Documents also said Mayfield's urine sample was "very dilute," an indication that an excessive amount of water was consumed "in an effort to defeat a drug test."
The filing also said the "B" sample remains sealed and available for testing at another laboratory, a point of contention in the initial claim. Mayfield's attorney argued that because the original "B" sample was tested at the same laboratory, Aegis, that is employed by NASCAR and that conducted the first test, the results were compromised and should be thrown out.
Court documents show that Mayfield's most recent positive test was reported to his attorneys last Friday, five days before it was made public.
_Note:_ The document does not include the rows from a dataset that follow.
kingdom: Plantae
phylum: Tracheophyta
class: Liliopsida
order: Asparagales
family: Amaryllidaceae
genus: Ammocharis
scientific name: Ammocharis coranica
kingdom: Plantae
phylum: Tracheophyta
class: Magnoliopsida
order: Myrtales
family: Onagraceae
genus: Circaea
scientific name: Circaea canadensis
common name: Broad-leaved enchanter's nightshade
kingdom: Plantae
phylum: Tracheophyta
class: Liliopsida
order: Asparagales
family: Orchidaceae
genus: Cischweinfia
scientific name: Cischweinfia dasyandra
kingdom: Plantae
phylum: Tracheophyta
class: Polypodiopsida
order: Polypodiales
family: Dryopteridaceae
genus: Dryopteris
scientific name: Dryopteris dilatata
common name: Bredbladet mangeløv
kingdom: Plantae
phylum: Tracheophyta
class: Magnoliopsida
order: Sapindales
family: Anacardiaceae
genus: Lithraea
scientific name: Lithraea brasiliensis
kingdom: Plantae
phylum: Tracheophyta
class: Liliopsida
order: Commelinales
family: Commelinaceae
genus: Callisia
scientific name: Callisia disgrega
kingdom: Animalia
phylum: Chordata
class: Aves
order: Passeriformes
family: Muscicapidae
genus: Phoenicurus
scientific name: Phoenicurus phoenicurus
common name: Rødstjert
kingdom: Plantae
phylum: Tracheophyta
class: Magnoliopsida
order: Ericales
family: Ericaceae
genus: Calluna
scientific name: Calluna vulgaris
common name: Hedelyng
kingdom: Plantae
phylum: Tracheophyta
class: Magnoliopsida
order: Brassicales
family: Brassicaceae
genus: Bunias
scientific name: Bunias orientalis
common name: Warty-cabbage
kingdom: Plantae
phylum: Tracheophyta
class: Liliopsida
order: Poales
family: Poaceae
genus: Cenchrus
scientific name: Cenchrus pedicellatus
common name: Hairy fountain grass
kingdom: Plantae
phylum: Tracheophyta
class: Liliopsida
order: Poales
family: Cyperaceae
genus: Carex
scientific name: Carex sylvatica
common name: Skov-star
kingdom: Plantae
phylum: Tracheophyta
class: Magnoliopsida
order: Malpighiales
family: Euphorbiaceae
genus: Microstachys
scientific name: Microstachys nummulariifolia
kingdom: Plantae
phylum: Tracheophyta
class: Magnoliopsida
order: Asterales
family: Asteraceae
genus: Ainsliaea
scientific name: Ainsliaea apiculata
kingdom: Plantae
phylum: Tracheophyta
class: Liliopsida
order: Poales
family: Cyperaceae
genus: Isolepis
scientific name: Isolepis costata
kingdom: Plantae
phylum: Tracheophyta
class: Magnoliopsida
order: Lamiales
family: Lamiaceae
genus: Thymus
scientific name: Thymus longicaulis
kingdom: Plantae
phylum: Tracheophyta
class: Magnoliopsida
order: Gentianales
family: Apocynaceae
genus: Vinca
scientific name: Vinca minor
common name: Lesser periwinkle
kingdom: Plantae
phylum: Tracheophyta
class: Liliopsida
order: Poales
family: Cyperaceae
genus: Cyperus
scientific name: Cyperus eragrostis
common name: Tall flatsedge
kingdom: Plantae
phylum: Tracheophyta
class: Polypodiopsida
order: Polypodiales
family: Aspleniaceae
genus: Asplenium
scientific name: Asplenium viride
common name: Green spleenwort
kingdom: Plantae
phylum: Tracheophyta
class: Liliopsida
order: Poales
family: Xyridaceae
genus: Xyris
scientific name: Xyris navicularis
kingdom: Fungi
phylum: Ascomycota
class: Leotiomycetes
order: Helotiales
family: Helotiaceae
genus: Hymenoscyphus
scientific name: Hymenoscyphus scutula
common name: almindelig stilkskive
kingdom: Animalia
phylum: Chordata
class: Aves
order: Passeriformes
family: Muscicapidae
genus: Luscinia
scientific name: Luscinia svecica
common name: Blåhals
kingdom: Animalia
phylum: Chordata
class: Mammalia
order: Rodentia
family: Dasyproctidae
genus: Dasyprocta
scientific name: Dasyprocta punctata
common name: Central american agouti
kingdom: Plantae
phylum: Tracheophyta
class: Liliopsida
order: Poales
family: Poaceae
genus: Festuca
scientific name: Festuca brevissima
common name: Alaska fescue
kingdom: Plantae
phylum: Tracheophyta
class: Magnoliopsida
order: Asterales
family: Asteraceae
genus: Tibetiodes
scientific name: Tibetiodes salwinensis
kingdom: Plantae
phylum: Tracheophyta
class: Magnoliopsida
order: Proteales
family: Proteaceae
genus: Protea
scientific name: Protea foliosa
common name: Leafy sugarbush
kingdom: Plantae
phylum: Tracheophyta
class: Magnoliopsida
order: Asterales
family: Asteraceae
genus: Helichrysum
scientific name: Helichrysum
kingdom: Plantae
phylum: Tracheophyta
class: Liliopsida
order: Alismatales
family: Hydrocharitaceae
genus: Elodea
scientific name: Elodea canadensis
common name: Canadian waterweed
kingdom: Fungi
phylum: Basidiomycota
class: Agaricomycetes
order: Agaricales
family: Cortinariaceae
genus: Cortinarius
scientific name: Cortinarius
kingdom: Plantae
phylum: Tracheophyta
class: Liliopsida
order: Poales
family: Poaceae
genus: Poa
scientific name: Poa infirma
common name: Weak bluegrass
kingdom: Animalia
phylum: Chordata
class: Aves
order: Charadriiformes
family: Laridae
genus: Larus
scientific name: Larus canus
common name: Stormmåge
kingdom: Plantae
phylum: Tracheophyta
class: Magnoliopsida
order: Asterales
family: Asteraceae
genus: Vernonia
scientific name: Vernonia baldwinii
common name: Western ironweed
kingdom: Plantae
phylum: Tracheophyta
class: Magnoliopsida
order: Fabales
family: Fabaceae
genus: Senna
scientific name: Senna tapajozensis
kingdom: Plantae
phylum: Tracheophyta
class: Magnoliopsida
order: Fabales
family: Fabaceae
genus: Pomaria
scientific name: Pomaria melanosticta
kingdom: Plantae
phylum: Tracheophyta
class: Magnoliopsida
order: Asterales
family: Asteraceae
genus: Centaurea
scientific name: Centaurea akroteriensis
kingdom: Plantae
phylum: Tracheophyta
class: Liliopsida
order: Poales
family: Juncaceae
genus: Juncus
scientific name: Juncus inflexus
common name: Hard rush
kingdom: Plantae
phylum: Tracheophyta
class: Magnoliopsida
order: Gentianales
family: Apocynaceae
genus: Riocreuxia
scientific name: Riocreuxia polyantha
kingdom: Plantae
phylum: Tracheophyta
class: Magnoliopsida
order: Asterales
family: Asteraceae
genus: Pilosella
Buric acknowledged the two sides are still haggling over a lab for the "B" sample and said NASCAR rejected the lab Mayfield's side had picked.
Officials for both sides agreed that Mayfield would not attempt to drive in a Sprint Cup event until the "B" sample was tested at an approved lab. That agreement , according to NASCAR officials, has not been signed.
NASCAR hopes the latest test eliminates any doubt that the first tests were legitimate.
"Because Mr. Mayfield's repeated and confirmed use of methamphetamine violates NASCAR's Substance Abuse Policy, and because NASCAR must be permitted to protect the safety of its drivers, crews, and fans, as well as the integrity of the sport, Defendants respectfully request that the Court immediately vacate its July 7, 2009 Order and reinstate NASCAR's suspension of Mr. Mayfield," court documents said.